WHAT YOU ARE ASKED TO DO: Lines in the listing below that hold "worn" are the ones to copy.

INPUT RECORDS:
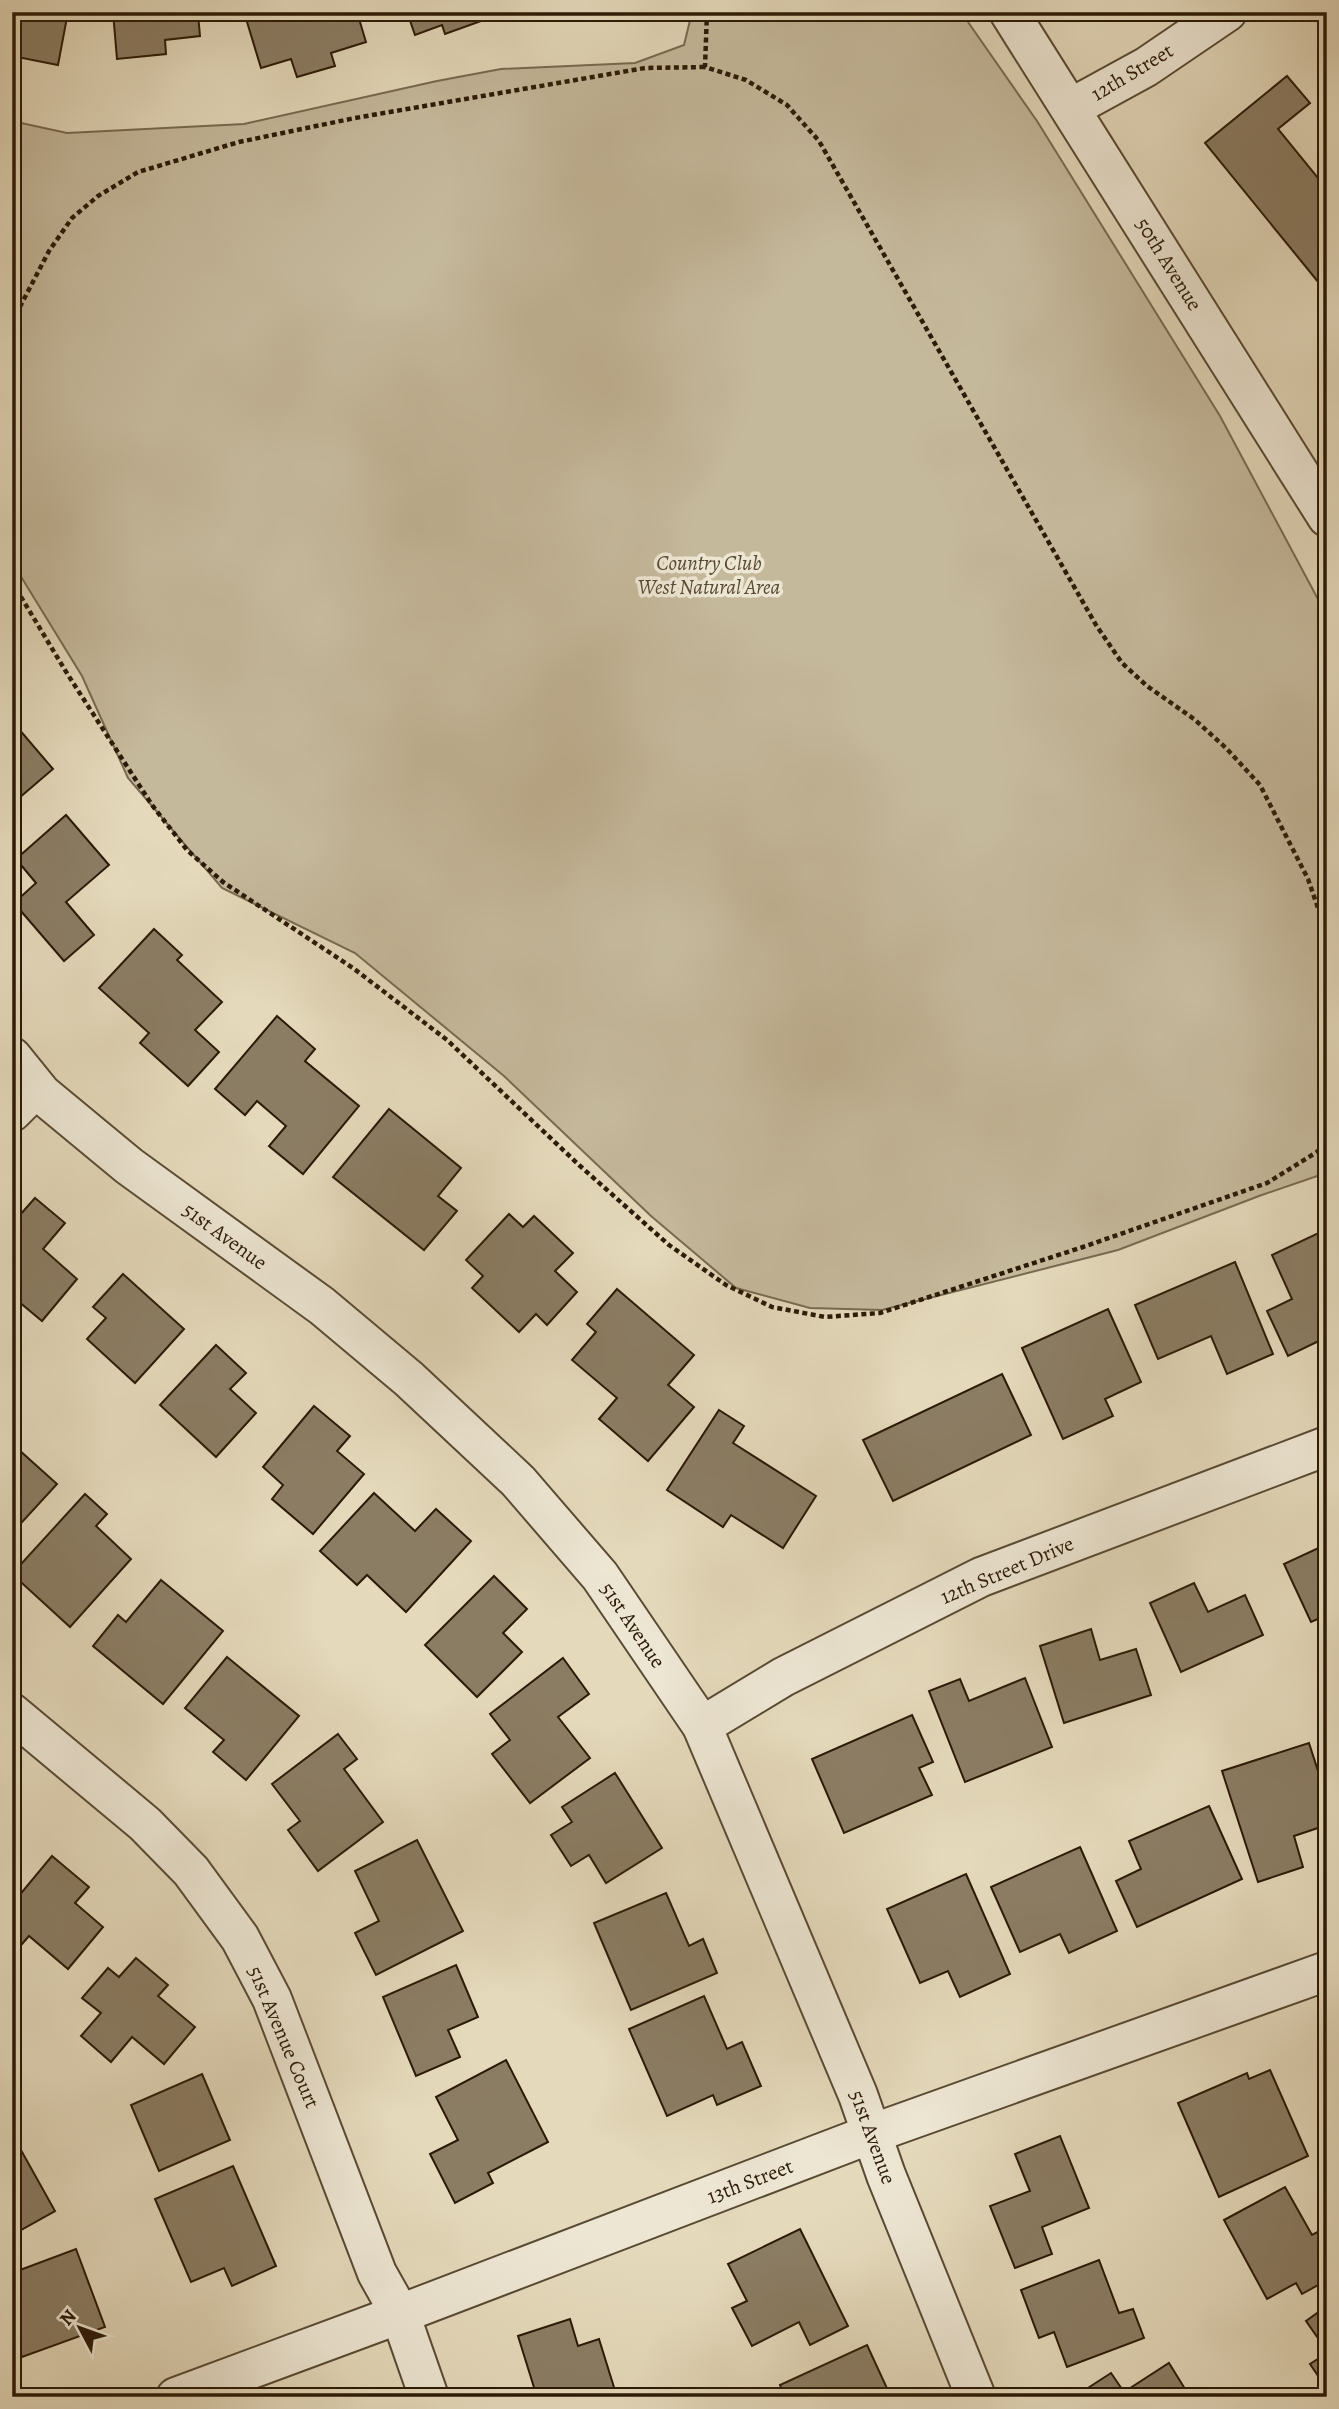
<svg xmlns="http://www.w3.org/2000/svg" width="1339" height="2409" font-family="Alegreya,serif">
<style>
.green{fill:#c5b99c;stroke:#786a51;stroke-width:2}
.building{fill:#8b7d64;stroke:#2b1a06;stroke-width:2}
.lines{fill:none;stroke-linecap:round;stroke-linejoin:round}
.street-casing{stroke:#594a33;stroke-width:42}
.path{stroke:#2b1a06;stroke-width:4.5;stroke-dasharray:5 3.5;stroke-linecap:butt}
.street{stroke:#ede6d3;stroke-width:38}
.labels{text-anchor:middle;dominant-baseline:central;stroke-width:7;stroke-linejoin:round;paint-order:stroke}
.street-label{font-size:21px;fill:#2b1a06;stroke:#ede6d3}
.park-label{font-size:21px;font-style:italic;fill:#594a33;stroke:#ede6d3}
</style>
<rect width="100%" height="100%" fill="#e4d9bb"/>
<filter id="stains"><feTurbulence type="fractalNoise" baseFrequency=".00286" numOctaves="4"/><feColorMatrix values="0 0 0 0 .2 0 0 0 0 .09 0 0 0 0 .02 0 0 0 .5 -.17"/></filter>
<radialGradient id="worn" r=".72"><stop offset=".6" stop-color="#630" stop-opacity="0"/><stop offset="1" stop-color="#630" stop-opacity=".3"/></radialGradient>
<polygon class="green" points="692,12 961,12 1037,121 1220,416 1327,616 1326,1173 1259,1196 1118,1250 882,1310 810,1308 736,1288 651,1216 504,1076 355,953 222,888 128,778 82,676 12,562 12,121 67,133 244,124 437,81 501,69 635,63 684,45"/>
<g class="building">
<polygon points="12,12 68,12 58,65 12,56"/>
<polygon points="113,12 217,12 198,14 200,36 165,40 166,54 117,59"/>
<polygon points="244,12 357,12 366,42 331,53 335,66 297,77 291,59 261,68"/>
<polygon points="407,12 506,12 445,34 442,25 415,35"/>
<polygon points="1287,76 1310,103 1278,129 1327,189 1327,277 1319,283 1205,143"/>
<polygon points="12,721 53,769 12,804"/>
<polygon points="66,815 109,865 66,902 94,935 64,961 14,903 36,883 16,859"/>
<polygon points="154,929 182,955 177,960 222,1002 195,1030 219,1052 188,1086 140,1043 149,1033 99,988"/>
<polygon points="277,1016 315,1049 305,1061 359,1106 303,1174 269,1146 286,1126 257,1101 245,1115 215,1089"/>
<polygon points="389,1109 461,1168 438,1196 457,1211 424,1250 333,1177"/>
<polygon points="35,1198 65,1223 43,1249 77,1279 42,1321 12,1296 12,1224"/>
<polygon points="509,1214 523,1227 534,1216 573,1253 555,1271 577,1292 547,1325 536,1314 519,1332 472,1288 483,1276 466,1260"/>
<polygon points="1327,1229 1327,1337 1288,1356 1267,1311 1292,1299 1272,1255"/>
<polygon points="1235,1262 1273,1354 1227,1374 1211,1336 1158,1359 1135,1305"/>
<polygon points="123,1274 184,1329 135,1383 87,1339 106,1318 93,1307"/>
<polygon points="617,1289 694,1355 668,1385 694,1407 648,1461 599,1419 617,1398 572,1360 596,1332 587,1324"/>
<polygon points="1108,1309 1141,1382 1105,1399 1113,1416 1063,1439 1022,1348"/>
<polygon points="216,1345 246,1373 230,1389 256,1413 216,1457 160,1405"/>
<polygon points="1002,1374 1031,1435 893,1501 863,1440"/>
<polygon points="314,1406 350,1436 337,1451 364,1474 313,1534 272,1499 283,1485 263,1467"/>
<polygon points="719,1410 744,1426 733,1443 816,1496 783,1548 731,1515 723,1527 667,1490"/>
<polygon points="12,1449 16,1453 19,1450 57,1484 12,1533"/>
<polygon points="374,1493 415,1531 436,1509 471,1541 406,1612 367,1575 357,1585 320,1551"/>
<polygon points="85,1494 107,1514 96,1526 131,1559 70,1627 12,1574"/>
<polygon points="1327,1544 1327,1615 1311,1622 1284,1564"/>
<polygon points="494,1576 527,1609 503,1633 522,1652 477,1697 425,1645"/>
<polygon points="161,1580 223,1631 163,1704 93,1646 118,1615 126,1622"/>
<polygon points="1194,1583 1208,1612 1245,1595 1263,1635 1181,1672 1150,1603"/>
<polygon points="1091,1629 1100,1660 1136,1649 1151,1695 1064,1723 1040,1646"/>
<polygon points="227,1657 299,1716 246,1780 213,1752 224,1740 185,1708"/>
<polygon points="563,1658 589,1694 558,1717 590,1758 530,1803 492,1754 510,1740 490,1714"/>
<polygon points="1025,1678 1052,1747 965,1782 929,1691 960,1679 969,1701"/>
<polygon points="912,1715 933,1762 919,1768 932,1795 844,1833 812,1759"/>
<polygon points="338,1734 357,1759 344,1769 383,1822 318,1871 288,1830 300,1821 272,1784"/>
<polygon points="1309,1743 1327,1799 1327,1825 1294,1836 1303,1867 1258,1882 1222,1771"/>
<polygon points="615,1773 662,1848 606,1883 589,1855 571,1866 551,1835 572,1822 562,1807"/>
<polygon points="1209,1806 1242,1879 1137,1927 1116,1881 1141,1869 1129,1841"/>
<polygon points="417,1840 463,1931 376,1975 355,1933 379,1921 355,1871"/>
<polygon points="1080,1847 1117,1931 1069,1953 1060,1934 1020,1952 991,1887"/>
<polygon points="52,1856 89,1887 75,1903 103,1927 68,1969 29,1936 22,1944 12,1936 12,1904"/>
<polygon points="966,1874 1010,1974 960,1997 948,1971 920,1983 887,1909"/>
<polygon points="666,1893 689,1946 703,1939 717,1973 631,2010 594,1923"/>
<polygon points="136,1958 168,1985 158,1996 195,2027 164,2064 132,2037 111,2062 81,2036 101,2013 82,1998 108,1968 119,1977"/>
<polygon points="456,1965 478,2017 448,2030 460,2057 416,2076 383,1997"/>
<polygon points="704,1996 727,2049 742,2042 761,2086 717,2105 713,2095 667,2116 629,2029"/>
<polygon points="506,2060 548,2142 488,2173 493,2183 455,2203 430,2154 458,2140 436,2097"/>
<polygon points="1270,2070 1308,2156 1219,2197 1178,2103 1247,2073 1249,2079"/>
<polygon points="202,2074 230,2140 159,2171 131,2105"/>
<polygon points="12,2134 55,2211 12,2235"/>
<polygon points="1060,2136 1089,2208 1042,2227 1052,2254 1015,2268 990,2206 1030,2191 1015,2154"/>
<polygon points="233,2166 276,2266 232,2286 224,2268 191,2282 155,2199"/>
<polygon points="1285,2187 1312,2235 1327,2227 1327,2280 1302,2294 1296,2283 1267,2299 1224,2220"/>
<polygon points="800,2229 848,2326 810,2345 799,2322 752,2346 732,2308 747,2301 728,2264"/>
<polygon points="76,2249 105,2327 22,2357 12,2331 12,2273"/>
<polygon points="1099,2260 1119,2313 1133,2309 1144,2338 1067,2367 1054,2332 1039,2338 1021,2290"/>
<polygon points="1327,2306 1327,2351 1306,2321"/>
<polygon points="570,2319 578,2346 599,2339 617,2397 537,2397 518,2336"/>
<polygon points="867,2345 891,2397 785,2397 780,2385"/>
<polygon points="1327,2353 1327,2389 1310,2364"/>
<polygon points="1169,2363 1190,2397 1074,2397 1111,2373 1124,2392"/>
</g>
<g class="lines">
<g class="street-casing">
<g id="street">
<polyline points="1009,12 1327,517"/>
<polyline points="1071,108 1146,67 1227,12"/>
<polyline points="12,1057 42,1094 129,1166 322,1306 409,1379 518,1481 600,1576 702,1726 858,2095 886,2175 976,2397"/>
<polyline points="12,1112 36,1088"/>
<polyline points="12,1713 145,1824 191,1871 240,1938 272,1999 377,2273 400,2314 429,2397"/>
<polyline points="702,1726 783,1677 981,1577 1327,1446"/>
<polyline points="176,2397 400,2314 871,2134 1327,1971"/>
</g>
</g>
<g class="path">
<polyline points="707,12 705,67 746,80 787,105 819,141 1096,625 1122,663 1147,686 1194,719 1226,748 1260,785 1308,879 1327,934"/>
<polyline points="12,322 49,251 72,218 98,196 138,172 239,142 355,118 645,68 705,67"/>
<polyline points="12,582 68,675 152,805 187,850 223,882 353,968 447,1040 579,1165 669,1245 726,1285 772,1307 825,1317 880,1313 1083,1247 1267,1183 1317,1152 1327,1143"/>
</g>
<use href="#street" class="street"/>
</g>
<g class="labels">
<g class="street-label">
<text transform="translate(1132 72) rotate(-31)">12th Street</text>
<text transform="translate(1169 264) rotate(58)">50th Avenue</text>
<text transform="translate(225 1236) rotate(36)">51st Avenue</text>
<text transform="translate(1007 1570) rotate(-23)">12th Street Drive</text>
<text transform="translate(633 1625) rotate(56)">51st Avenue</text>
<text transform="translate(284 2037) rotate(67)">51st Avenue Court</text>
<text transform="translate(873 2137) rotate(70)">51st Avenue</text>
<text transform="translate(750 2181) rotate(-21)">13th Street</text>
</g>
<g class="park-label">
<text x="709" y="563">Country Club<tspan x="709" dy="24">West Natural Area</tspan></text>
</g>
</g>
<rect width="1339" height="2409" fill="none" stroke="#e4d9bb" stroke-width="42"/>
<rect x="14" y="14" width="1311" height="2381" fill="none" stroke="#2b1a06" stroke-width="3.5"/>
<rect x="21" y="21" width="1297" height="2367" fill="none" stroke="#2b1a06" stroke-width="2"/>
<g transform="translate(80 2328) rotate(311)" stroke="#ede6d3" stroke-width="5" paint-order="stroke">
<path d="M0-5L12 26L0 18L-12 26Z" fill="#2b1a06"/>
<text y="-10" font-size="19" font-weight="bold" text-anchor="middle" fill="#2b1a06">N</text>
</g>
<rect width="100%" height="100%" filter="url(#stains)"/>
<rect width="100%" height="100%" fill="url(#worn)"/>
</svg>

RESULT OF THIS EXERCISE:
<radialGradient id="worn" r=".72"><stop offset=".6" stop-color="#630" stop-opacity="0"/><stop offset="1" stop-color="#630" stop-opacity=".3"/></radialGradient>
<rect width="100%" height="100%" fill="url(#worn)"/>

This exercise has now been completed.